Manga Video // 2004 // 100 Minutes // Not Rated
Reviewed by Judge Adam Arseneau (Retired) // September 14th, 2006
"Just as water runs downhill, the human heart also tends to revert to its basest instincts." -- Gohda
Just when you thought things couldn't get any more tense and dramatic -- oh, you've heard it all before. If anyone's still even reading these, you've been following the series close enough to know that things are blowing the @#$% up in Ghost In The Shell: Stand Alone Complex: 2nd Gig.
After fighting his way through Section 9, Kuze escapes with the plutonium and heads to Fukuoka to lead his rebellion. However, he soon finds the transaction conducted by the Russian Mafia to be slightly disingenuous. While the Chief pleads with the Prime Minister to let Section 9 try and take Kuze out before the government declares martial law, the Prime Minister sees her own political future become uncertain in the face of hostile forces within her own cabinet.
Meanwhile, the city of Fukuoka evacuates millions due to a nuclear bomb threat from the refugees and Boma tries to help the police defuse the situation. It seems Section 9 is helpless to stop the coming conflict between the JGSDF and the militant refugees, who are standing face-to-face across the battlefield, ready to clash -- and all it takes is one bullet to start a war...

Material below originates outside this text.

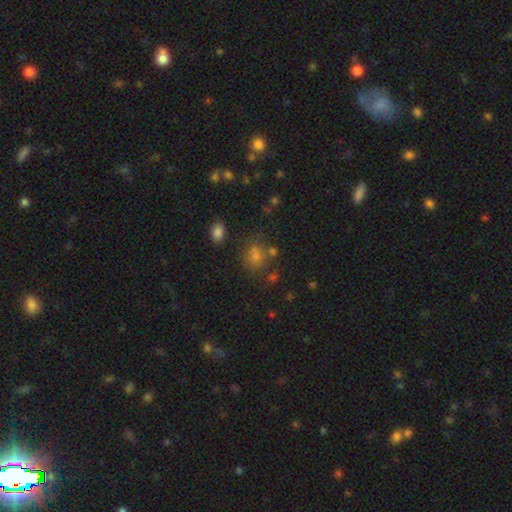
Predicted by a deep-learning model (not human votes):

This is it. Five discs worth of tense, steam-pressured build-up have finally begun to boil over and explode all over the faces of anxious viewers. Kuze gets off with the plutonium, Dejima declares itself an independent nation, and the Self Defense Army preps for a massive invasion. Man, I've literally been shaking with anticipation waiting for this disc.

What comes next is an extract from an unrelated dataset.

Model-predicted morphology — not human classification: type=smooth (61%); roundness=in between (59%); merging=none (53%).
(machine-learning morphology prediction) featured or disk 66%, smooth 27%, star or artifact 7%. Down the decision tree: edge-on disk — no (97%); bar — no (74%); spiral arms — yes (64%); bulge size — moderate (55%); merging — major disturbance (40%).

Volume Six is the most action-packed, dramatic, and plot-developing installment of the series yet, bringing to fruition ideas, themes, and events that seemingly began a lifetime ago. The ultimate puppet master is finally revealed in the refugee affair, their script being followed to the letter by all players. I shall not reveal any more than that, but the sheer scope of it makes me tingle in deep, naughty places. If you have had any doubt about 2nd Gig's ability to come through at the end, Volume Six will forever lay it to rest.
Here's the checklist. Volume Six features:
* Batou and Kuze in a knife fight
* Exploding helicopters
* Stolen nuclear bombs
* Civil war
* Animated robotic corpses
* Batou confronting Gohda for being a gigantic jerk
* "Episode 21 -- Embarrassment"
After an intense battle with Batou, Kuze manages to escape from Etorofu -- albeit barely -- with the plutonium purchased from the Russian Mafia. Section 9 tries to pursue, but is badly damaged by a surprise attack. As they're forced to regroup, Kuze slips from their grasp yet again and Section 9 becomes concerned they may end up holding the bag (yet again) when the political axe falls. Kuze, meanwhile, has ambitious plans of his own ...
A top-notch episode no matter how you slice it, we get Batou and Kuze wailing serious amounts of ass on each other, explosions, and the beginnings of a crisis that threatens to overwhelm the entire country. How can you ask for more? Episodes like this remind me of exactly why I adore this show as much as I do.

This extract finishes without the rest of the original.